-- Exercise goal --
The entries should be given again in full. Alter nothing.

==============================

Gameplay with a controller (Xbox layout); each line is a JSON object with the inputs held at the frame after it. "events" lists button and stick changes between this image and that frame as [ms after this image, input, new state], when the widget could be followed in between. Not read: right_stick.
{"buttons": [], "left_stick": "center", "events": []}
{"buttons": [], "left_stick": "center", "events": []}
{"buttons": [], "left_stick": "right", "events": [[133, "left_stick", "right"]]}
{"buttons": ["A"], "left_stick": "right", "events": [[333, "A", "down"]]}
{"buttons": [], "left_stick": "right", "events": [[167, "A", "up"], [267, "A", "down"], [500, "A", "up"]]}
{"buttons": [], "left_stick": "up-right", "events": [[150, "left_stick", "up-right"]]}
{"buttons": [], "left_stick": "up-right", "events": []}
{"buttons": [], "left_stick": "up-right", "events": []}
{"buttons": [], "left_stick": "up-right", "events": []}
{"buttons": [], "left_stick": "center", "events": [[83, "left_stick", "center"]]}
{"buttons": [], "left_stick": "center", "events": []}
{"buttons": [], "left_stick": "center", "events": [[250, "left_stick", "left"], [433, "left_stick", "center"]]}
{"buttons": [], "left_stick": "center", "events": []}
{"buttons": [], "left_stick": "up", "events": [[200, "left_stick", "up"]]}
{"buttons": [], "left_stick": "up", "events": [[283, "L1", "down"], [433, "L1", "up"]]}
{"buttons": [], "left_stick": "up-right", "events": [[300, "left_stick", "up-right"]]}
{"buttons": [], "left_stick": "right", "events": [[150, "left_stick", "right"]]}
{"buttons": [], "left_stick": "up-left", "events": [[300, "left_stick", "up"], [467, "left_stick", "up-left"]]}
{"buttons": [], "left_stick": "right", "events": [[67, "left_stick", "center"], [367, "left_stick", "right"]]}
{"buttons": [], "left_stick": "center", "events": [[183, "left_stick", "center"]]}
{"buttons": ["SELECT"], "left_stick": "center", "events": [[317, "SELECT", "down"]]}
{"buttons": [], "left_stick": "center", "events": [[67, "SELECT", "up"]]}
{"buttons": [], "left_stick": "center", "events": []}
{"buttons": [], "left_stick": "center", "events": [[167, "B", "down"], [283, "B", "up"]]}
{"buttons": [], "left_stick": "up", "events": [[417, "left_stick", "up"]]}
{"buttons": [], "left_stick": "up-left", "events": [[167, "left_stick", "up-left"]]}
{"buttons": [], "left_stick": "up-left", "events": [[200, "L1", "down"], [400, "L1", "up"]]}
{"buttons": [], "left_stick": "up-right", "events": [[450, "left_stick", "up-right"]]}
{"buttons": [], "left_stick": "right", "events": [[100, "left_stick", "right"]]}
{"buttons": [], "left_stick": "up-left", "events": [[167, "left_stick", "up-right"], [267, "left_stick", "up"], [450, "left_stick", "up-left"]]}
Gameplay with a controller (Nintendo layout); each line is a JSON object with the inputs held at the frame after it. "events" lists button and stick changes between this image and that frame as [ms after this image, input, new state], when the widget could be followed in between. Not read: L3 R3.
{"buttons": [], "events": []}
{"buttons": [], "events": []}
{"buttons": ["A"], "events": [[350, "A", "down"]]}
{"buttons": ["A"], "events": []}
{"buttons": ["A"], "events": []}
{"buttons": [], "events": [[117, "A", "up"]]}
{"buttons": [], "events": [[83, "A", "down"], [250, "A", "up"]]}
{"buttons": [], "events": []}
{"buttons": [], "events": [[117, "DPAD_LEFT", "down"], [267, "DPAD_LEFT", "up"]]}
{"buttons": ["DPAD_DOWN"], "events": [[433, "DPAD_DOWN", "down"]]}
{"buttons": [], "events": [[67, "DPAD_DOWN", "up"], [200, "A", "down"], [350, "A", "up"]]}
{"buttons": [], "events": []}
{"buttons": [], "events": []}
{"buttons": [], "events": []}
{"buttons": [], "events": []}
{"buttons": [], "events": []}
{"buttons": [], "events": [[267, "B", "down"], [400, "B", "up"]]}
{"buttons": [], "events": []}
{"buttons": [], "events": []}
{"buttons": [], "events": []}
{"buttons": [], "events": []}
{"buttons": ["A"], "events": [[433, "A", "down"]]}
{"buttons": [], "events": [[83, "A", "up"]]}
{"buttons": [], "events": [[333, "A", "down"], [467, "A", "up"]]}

==============================

-- Written answer --
Gameplay with a controller (Xbox layout); each line is a JSON object with the inputs held at the frame after it. "events" lists button and stick changes between this image and that frame as [ms after this image, input, new state], when the widget could be followed in between. Not read: right_stick.
{"buttons": [], "left_stick": "center", "events": []}
{"buttons": [], "left_stick": "center", "events": []}
{"buttons": [], "left_stick": "right", "events": [[133, "left_stick", "right"]]}
{"buttons": ["A"], "left_stick": "right", "events": [[333, "A", "down"]]}
{"buttons": [], "left_stick": "right", "events": [[167, "A", "up"], [267, "A", "down"], [500, "A", "up"]]}
{"buttons": [], "left_stick": "up-right", "events": [[150, "left_stick", "up-right"]]}
{"buttons": [], "left_stick": "up-right", "events": []}
{"buttons": [], "left_stick": "up-right", "events": []}
{"buttons": [], "left_stick": "up-right", "events": []}
{"buttons": [], "left_stick": "center", "events": [[83, "left_stick", "center"]]}
{"buttons": [], "left_stick": "center", "events": []}
{"buttons": [], "left_stick": "center", "events": [[250, "left_stick", "left"], [433, "left_stick", "center"]]}
{"buttons": [], "left_stick": "center", "events": []}
{"buttons": [], "left_stick": "up", "events": [[200, "left_stick", "up"]]}
{"buttons": [], "left_stick": "up", "events": [[283, "L1", "down"], [433, "L1", "up"]]}
{"buttons": [], "left_stick": "up-right", "events": [[300, "left_stick", "up-right"]]}
{"buttons": [], "left_stick": "right", "events": [[150, "left_stick", "right"]]}
{"buttons": [], "left_stick": "up-left", "events": [[300, "left_stick", "up"], [467, "left_stick", "up-left"]]}
{"buttons": [], "left_stick": "right", "events": [[67, "left_stick", "center"], [367, "left_stick", "right"]]}
{"buttons": [], "left_stick": "center", "events": [[183, "left_stick", "center"]]}
{"buttons": ["SELECT"], "left_stick": "center", "events": [[317, "SELECT", "down"]]}
{"buttons": [], "left_stick": "center", "events": [[67, "SELECT", "up"]]}
{"buttons": [], "left_stick": "center", "events": []}
{"buttons": [], "left_stick": "center", "events": [[167, "B", "down"], [283, "B", "up"]]}
{"buttons": [], "left_stick": "up", "events": [[417, "left_stick", "up"]]}
{"buttons": [], "left_stick": "up-left", "events": [[167, "left_stick", "up-left"]]}
{"buttons": [], "left_stick": "up-left", "events": [[200, "L1", "down"], [400, "L1", "up"]]}
{"buttons": [], "left_stick": "up-right", "events": [[450, "left_stick", "up-right"]]}
{"buttons": [], "left_stick": "right", "events": [[100, "left_stick", "right"]]}
{"buttons": [], "left_stick": "up-left", "events": [[167, "left_stick", "up-right"], [267, "left_stick", "up"], [450, "left_stick", "up-left"]]}
Gameplay with a controller (Nintendo layout); each line is a JSON object with the inputs held at the frame after it. "events" lists button and stick changes between this image and that frame as [ms after this image, input, new state], when the widget could be followed in between. Not read: L3 R3.
{"buttons": [], "events": []}
{"buttons": [], "events": []}
{"buttons": ["A"], "events": [[350, "A", "down"]]}
{"buttons": ["A"], "events": []}
{"buttons": ["A"], "events": []}
{"buttons": [], "events": [[117, "A", "up"]]}
{"buttons": [], "events": [[83, "A", "down"], [250, "A", "up"]]}
{"buttons": [], "events": []}
{"buttons": [], "events": [[117, "DPAD_LEFT", "down"], [267, "DPAD_LEFT", "up"]]}
{"buttons": ["DPAD_DOWN"], "events": [[433, "DPAD_DOWN", "down"]]}
{"buttons": [], "events": [[67, "DPAD_DOWN", "up"], [200, "A", "down"], [350, "A", "up"]]}
{"buttons": [], "events": []}
{"buttons": [], "events": []}
{"buttons": [], "events": []}
{"buttons": [], "events": []}
{"buttons": [], "events": []}
{"buttons": [], "events": [[267, "B", "down"], [400, "B", "up"]]}
{"buttons": [], "events": []}
{"buttons": [], "events": []}
{"buttons": [], "events": []}
{"buttons": [], "events": []}
{"buttons": ["A"], "events": [[433, "A", "down"]]}
{"buttons": [], "events": [[83, "A", "up"]]}
{"buttons": [], "events": [[333, "A", "down"], [467, "A", "up"]]}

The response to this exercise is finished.